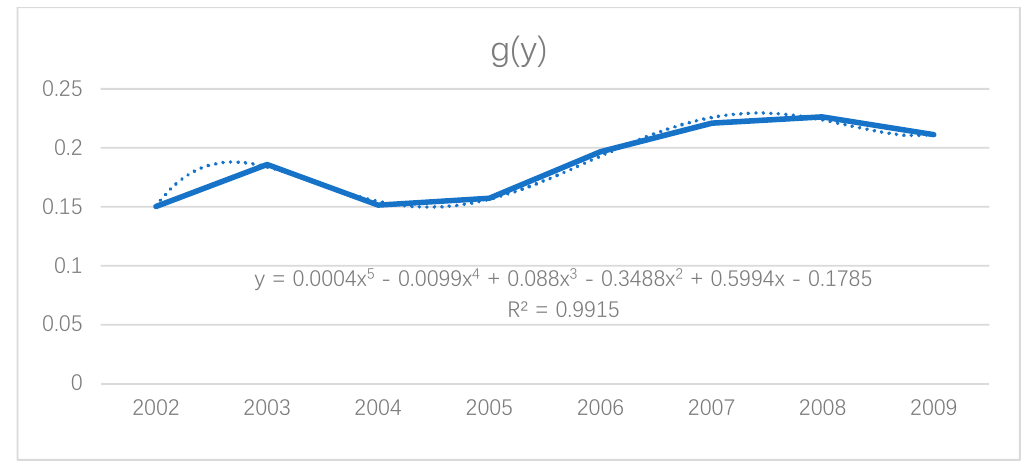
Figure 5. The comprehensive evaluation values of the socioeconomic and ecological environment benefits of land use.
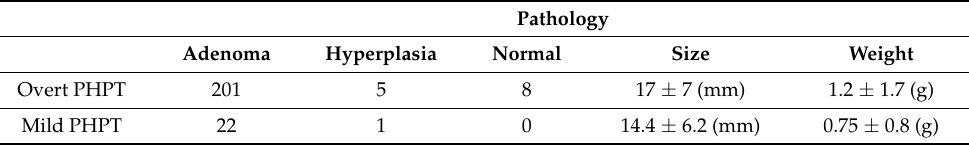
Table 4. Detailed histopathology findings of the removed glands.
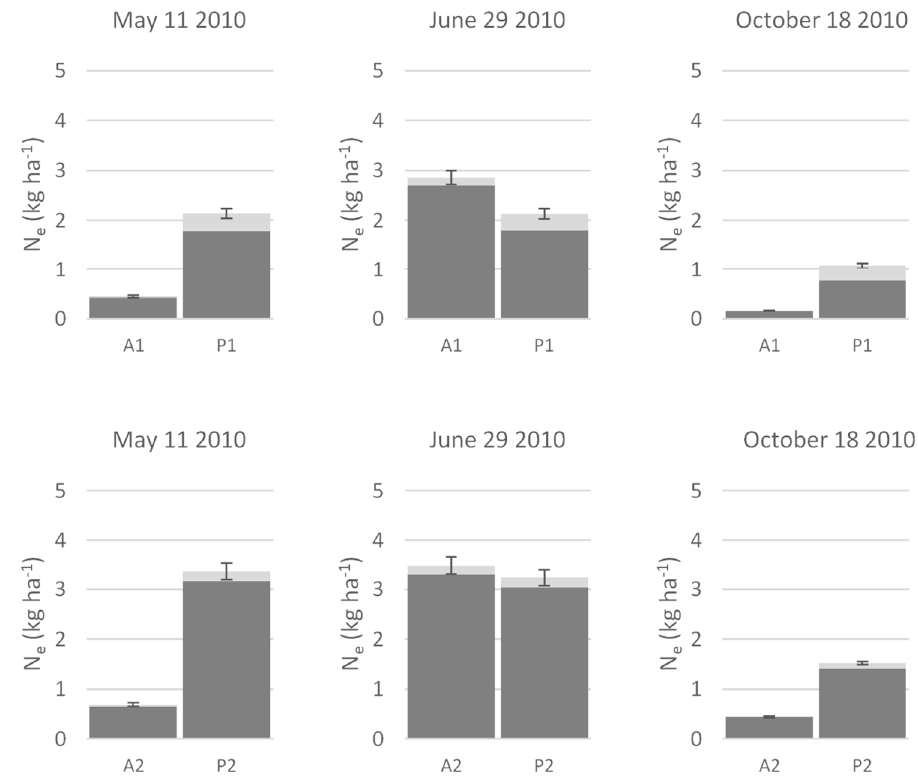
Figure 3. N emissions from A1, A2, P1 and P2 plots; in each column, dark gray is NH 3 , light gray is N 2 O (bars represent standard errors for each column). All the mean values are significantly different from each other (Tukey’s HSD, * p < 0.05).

- - - - - - -

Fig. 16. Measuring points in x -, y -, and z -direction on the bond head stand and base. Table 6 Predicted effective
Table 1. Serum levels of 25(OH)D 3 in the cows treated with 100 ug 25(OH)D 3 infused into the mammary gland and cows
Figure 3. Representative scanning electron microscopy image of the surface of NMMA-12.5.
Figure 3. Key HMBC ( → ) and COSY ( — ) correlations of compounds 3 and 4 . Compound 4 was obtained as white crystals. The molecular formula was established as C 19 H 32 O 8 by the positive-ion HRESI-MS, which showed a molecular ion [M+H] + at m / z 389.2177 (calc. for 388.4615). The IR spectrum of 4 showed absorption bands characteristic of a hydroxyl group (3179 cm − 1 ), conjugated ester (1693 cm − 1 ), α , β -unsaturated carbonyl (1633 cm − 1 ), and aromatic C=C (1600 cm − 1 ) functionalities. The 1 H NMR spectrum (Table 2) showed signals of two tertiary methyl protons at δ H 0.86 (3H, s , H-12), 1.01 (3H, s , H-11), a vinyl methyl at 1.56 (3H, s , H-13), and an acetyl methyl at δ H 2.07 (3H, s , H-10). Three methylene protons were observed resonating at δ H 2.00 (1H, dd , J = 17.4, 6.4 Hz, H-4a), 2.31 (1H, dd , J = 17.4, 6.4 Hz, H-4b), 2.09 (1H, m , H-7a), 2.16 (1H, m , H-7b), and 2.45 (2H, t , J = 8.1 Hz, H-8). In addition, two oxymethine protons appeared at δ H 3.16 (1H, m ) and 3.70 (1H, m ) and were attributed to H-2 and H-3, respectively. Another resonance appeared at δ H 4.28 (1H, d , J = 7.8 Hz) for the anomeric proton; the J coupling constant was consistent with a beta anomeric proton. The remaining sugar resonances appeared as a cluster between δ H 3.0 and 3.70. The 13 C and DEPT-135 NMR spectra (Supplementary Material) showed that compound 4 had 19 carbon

- - - - - - -

§ EXERCISE DESCRIPTION
Show all lines above holding the word "values".

§ ANSWER BELOW
Figure 5. The comprehensive evaluation values of the socioeconomic and ecological environment benefits of land use.
Figure 3. N emissions from A1, A2, P1 and P2 plots; in each column, dark gray is NH 3 , light gray is N 2 O (bars represent standard errors for each column). All the mean values are significantly different from each other (Tukey’s HSD, * p < 0.05).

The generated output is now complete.